**EXERCISE INSTRUCTIONS:** In the listing below, find the line that contains "Big stakes in stocks" and the line that contains "Perhaps most important". Quote both and every line between them, exactly, and nothing more.

BEGIN

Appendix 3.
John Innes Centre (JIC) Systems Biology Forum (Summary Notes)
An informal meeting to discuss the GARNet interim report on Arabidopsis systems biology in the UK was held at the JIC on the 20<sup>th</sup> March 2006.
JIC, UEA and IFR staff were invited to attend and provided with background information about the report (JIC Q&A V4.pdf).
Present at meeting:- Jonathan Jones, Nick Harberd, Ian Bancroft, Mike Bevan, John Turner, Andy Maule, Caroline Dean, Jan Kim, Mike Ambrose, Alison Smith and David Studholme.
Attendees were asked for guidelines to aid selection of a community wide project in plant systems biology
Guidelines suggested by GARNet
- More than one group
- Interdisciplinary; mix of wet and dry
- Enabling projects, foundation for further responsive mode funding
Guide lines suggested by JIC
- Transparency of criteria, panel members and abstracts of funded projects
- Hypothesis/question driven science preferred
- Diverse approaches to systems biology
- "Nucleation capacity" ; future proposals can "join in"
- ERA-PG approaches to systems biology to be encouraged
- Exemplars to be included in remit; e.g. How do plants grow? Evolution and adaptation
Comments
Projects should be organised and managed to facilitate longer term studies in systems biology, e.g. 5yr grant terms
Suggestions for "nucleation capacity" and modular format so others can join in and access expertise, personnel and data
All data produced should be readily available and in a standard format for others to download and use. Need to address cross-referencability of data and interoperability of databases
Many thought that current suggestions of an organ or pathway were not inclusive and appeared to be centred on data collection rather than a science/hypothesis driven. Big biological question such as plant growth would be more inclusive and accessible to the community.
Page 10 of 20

END
BEGIN

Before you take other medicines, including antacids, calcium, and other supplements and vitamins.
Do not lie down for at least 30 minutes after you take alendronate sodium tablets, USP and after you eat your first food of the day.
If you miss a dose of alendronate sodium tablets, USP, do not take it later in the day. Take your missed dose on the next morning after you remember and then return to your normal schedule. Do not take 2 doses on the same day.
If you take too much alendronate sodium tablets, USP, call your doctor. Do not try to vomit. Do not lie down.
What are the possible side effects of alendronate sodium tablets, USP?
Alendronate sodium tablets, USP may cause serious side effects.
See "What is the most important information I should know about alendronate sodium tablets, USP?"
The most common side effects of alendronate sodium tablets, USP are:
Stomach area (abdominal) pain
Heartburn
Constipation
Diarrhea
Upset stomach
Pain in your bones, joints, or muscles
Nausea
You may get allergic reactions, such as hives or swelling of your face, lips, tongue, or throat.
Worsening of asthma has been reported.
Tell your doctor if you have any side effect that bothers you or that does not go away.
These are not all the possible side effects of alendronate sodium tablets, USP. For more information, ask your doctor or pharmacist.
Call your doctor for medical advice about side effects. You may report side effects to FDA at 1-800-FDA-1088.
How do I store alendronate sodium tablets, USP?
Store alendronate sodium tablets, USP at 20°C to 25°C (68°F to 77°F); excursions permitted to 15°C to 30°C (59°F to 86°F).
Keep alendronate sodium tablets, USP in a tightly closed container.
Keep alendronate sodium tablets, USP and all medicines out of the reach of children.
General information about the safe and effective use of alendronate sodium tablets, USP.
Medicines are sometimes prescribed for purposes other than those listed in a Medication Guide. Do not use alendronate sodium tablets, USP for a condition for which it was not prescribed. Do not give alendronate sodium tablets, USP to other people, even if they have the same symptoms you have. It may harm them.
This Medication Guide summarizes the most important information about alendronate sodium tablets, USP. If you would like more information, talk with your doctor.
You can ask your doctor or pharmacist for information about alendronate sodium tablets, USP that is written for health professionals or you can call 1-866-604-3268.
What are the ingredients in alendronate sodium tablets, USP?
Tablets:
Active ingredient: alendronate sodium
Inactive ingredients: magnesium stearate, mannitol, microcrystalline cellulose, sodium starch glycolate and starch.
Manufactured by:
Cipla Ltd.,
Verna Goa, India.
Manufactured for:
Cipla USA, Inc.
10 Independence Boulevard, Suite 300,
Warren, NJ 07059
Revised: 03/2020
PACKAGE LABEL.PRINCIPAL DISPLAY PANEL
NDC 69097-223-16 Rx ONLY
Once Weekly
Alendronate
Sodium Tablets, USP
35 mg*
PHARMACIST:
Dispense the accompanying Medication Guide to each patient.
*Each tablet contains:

END
BEGIN

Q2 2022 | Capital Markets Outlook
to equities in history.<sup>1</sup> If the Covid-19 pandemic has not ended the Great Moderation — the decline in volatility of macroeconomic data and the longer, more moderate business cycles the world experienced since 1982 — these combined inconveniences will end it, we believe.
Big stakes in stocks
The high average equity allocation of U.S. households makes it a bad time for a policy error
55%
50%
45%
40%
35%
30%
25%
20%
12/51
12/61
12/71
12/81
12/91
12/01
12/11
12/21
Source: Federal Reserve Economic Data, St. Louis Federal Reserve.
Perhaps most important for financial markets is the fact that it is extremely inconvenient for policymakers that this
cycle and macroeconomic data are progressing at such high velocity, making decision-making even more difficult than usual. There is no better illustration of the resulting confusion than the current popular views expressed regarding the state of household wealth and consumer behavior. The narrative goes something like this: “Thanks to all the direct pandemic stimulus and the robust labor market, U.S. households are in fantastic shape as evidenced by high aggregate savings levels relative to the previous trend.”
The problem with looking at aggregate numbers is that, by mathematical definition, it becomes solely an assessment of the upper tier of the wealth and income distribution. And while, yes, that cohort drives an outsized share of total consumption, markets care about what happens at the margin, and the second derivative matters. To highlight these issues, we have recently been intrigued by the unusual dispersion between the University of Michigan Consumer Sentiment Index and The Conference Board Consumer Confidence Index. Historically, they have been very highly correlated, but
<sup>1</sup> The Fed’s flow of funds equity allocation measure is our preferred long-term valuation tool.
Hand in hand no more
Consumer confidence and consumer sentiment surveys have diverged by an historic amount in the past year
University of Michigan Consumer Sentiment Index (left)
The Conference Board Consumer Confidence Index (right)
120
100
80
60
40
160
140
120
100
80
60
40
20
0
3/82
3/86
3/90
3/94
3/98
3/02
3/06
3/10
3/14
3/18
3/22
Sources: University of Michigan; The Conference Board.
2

END

**RESPONSE BOX:**
Big stakes in stocks
The high average equity allocation of U.S. households makes it a bad time for a policy error
55%
50%
45%
40%
35%
30%
25%
20%
12/51
12/61
12/71
12/81
12/91
12/01
12/11
12/21
Source: Federal Reserve Economic Data, St. Louis Federal Reserve.
Perhaps most important for financial markets is the fact that it is extremely inconvenient for policymakers that this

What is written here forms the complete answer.